- _Activity_: Your task is to repeat exactly the lines below between the line holding "2) Aggregated destabilizing" and the line holding "x<sub>i</sub>(t + 1)", inclusive, and only those.

┌────────

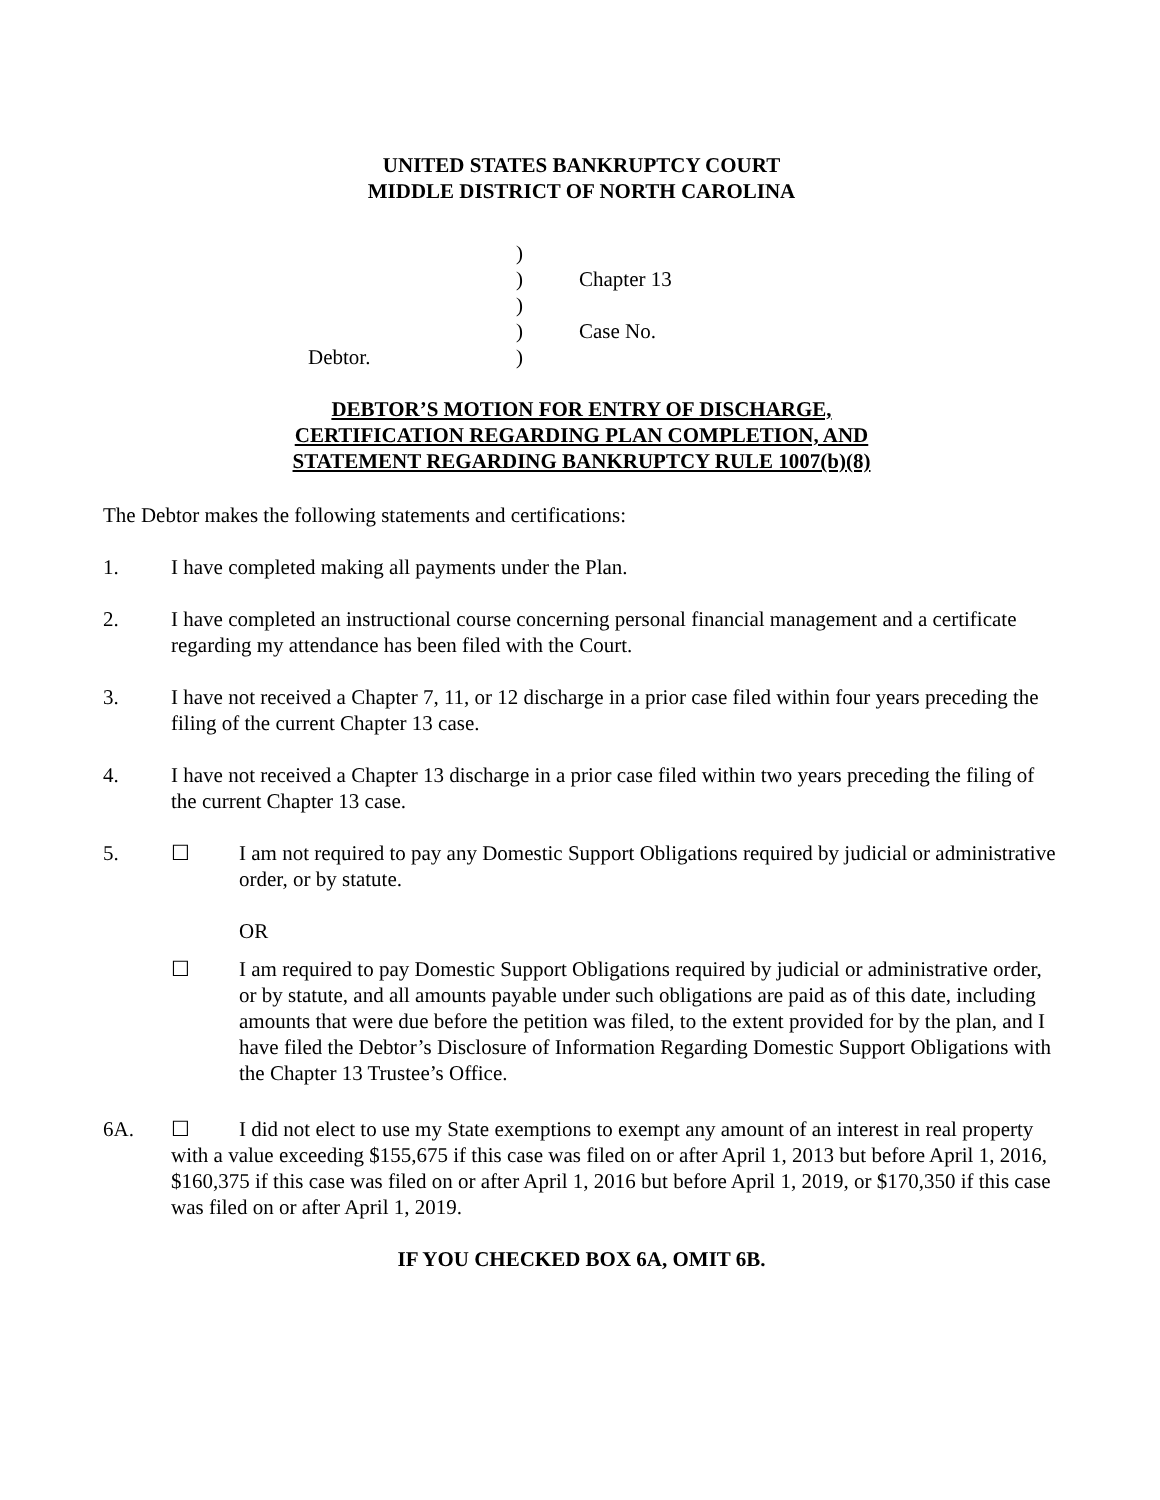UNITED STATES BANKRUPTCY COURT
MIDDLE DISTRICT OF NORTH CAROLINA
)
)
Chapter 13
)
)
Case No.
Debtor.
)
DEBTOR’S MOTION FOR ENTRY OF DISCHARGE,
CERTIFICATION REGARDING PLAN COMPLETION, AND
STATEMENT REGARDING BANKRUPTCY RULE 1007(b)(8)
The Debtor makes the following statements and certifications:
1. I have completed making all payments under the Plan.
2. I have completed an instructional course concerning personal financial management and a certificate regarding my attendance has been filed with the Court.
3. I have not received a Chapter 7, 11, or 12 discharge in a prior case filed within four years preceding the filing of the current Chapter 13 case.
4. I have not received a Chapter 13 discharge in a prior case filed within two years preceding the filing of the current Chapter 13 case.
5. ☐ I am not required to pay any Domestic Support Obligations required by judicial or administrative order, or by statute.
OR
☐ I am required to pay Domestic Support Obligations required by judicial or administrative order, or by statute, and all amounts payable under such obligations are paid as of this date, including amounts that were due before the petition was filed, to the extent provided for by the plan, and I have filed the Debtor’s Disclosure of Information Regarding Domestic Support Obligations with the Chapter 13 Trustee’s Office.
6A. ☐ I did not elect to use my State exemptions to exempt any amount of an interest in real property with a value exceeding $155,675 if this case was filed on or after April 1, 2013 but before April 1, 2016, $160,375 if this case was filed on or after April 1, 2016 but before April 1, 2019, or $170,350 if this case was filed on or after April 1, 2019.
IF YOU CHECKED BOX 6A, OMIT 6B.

└────────
┌────────

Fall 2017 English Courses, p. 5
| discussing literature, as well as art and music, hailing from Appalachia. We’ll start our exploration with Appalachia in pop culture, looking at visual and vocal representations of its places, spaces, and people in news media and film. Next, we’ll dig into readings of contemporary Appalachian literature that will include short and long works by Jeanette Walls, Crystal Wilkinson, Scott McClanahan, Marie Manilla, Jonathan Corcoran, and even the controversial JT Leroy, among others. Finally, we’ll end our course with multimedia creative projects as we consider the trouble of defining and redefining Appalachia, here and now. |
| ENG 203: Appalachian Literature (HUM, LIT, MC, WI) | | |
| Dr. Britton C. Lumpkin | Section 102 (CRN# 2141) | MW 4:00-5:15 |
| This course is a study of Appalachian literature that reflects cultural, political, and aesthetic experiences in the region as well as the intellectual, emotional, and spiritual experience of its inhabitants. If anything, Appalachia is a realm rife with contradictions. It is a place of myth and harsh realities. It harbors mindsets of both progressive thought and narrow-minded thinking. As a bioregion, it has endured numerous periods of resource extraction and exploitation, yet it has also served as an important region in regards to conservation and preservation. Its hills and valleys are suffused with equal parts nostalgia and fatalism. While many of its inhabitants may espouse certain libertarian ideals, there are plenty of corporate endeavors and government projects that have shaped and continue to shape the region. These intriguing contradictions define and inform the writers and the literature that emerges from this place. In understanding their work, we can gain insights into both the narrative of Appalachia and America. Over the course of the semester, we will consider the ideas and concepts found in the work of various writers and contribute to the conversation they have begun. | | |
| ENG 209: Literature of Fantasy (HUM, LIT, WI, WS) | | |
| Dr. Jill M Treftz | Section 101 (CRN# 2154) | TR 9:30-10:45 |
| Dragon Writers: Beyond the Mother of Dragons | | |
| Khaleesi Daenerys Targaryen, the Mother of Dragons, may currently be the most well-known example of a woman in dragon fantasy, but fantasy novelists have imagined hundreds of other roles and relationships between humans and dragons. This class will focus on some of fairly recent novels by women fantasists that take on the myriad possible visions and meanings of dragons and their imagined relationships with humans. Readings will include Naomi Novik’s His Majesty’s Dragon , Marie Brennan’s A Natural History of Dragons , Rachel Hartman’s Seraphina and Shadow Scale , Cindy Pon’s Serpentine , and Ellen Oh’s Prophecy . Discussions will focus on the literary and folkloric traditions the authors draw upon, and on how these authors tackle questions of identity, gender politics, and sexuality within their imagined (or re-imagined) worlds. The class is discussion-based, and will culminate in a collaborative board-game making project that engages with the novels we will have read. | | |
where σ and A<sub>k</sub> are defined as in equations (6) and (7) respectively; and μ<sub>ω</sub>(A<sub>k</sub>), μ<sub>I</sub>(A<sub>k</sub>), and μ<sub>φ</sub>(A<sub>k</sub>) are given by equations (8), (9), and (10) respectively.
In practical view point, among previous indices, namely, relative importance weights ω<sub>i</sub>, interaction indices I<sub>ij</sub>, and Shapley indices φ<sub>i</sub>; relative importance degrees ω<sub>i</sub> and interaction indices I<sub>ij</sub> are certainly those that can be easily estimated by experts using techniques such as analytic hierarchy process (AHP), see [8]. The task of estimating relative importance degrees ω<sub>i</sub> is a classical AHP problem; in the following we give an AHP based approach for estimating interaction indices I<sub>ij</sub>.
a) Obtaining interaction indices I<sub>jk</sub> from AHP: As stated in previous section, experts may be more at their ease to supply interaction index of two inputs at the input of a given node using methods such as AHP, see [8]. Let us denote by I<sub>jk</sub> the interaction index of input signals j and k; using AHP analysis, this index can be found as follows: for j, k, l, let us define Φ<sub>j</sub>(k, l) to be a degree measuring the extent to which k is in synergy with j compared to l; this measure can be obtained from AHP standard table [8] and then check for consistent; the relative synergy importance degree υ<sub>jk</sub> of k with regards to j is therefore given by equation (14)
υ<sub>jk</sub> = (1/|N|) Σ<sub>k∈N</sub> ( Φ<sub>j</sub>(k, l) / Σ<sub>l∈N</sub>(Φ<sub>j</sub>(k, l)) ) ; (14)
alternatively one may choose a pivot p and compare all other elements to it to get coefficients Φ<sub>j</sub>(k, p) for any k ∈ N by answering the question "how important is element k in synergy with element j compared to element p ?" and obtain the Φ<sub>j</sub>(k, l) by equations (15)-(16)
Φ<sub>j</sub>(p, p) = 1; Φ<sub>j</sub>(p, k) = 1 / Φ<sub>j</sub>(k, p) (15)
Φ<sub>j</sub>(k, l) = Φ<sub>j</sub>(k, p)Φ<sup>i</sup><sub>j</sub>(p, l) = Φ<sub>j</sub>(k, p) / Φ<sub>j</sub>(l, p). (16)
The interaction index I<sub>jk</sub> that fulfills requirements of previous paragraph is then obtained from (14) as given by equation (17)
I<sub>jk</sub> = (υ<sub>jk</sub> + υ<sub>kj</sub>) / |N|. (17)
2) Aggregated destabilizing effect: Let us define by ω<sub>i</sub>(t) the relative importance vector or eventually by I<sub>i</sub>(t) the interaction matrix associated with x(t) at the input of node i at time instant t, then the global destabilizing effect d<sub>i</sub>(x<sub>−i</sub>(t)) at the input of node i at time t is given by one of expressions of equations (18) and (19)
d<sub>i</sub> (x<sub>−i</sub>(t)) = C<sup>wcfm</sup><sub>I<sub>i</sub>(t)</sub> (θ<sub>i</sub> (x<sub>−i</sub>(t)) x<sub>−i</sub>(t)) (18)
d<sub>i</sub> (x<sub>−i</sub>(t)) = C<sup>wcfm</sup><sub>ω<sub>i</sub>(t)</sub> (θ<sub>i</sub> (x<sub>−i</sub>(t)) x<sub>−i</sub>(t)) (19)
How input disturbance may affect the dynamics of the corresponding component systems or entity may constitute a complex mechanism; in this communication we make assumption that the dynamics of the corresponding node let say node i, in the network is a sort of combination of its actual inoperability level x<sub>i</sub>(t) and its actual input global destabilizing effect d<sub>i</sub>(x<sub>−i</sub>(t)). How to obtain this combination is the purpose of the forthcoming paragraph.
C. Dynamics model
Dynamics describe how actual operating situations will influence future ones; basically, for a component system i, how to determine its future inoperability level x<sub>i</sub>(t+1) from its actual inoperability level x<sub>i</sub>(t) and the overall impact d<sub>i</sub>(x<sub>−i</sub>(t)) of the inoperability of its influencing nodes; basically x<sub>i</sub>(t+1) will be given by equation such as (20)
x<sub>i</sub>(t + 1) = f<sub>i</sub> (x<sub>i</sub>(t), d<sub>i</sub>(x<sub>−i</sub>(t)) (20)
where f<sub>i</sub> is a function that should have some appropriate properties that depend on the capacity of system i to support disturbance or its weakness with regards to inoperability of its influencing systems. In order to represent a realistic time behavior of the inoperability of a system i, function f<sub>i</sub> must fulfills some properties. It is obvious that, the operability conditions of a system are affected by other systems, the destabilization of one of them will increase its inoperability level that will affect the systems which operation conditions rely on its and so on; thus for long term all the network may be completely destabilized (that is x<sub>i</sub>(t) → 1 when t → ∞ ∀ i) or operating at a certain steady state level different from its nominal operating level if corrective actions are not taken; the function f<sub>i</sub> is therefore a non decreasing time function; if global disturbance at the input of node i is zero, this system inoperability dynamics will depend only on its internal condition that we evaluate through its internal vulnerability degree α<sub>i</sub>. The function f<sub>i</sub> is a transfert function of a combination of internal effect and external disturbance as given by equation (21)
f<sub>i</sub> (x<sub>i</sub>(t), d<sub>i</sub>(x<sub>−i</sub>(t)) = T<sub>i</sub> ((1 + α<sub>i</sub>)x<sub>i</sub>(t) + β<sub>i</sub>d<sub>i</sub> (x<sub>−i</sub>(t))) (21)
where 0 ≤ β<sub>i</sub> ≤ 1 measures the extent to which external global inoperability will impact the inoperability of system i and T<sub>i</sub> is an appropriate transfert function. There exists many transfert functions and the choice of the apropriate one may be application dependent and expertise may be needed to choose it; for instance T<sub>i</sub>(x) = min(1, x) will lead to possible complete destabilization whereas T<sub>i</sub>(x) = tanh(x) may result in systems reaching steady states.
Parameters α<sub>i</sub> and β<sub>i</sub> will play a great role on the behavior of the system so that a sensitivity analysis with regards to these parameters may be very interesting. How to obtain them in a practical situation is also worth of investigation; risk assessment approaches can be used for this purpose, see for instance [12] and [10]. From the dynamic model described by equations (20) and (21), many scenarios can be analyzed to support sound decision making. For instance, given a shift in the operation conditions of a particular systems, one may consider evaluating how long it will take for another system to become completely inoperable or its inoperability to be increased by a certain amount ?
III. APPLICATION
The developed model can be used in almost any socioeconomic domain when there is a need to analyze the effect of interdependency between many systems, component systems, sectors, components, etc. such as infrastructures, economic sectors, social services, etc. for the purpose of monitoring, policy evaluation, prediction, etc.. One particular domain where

└────────

- _Exercise response_:
2) Aggregated destabilizing effect: Let us define by ω<sub>i</sub>(t) the relative importance vector or eventually by I<sub>i</sub>(t) the interaction matrix associated with x(t) at the input of node i at time instant t, then the global destabilizing effect d<sub>i</sub>(x<sub>−i</sub>(t)) at the input of node i at time t is given by one of expressions of equations (18) and (19)
d<sub>i</sub> (x<sub>−i</sub>(t)) = C<sup>wcfm</sup><sub>I<sub>i</sub>(t)</sub> (θ<sub>i</sub> (x<sub>−i</sub>(t)) x<sub>−i</sub>(t)) (18)
d<sub>i</sub> (x<sub>−i</sub>(t)) = C<sup>wcfm</sup><sub>ω<sub>i</sub>(t)</sub> (θ<sub>i</sub> (x<sub>−i</sub>(t)) x<sub>−i</sub>(t)) (19)
How input disturbance may affect the dynamics of the corresponding component systems or entity may constitute a complex mechanism; in this communication we make assumption that the dynamics of the corresponding node let say node i, in the network is a sort of combination of its actual inoperability level x<sub>i</sub>(t) and its actual input global destabilizing effect d<sub>i</sub>(x<sub>−i</sub>(t)). How to obtain this combination is the purpose of the forthcoming paragraph.
C. Dynamics model
Dynamics describe how actual operating situations will influence future ones; basically, for a component system i, how to determine its future inoperability level x<sub>i</sub>(t+1) from its actual inoperability level x<sub>i</sub>(t) and the overall impact d<sub>i</sub>(x<sub>−i</sub>(t)) of the inoperability of its influencing nodes; basically x<sub>i</sub>(t+1) will be given by equation such as (20)
x<sub>i</sub>(t + 1) = f<sub>i</sub> (x<sub>i</sub>(t), d<sub>i</sub>(x<sub>−i</sub>(t)) (20)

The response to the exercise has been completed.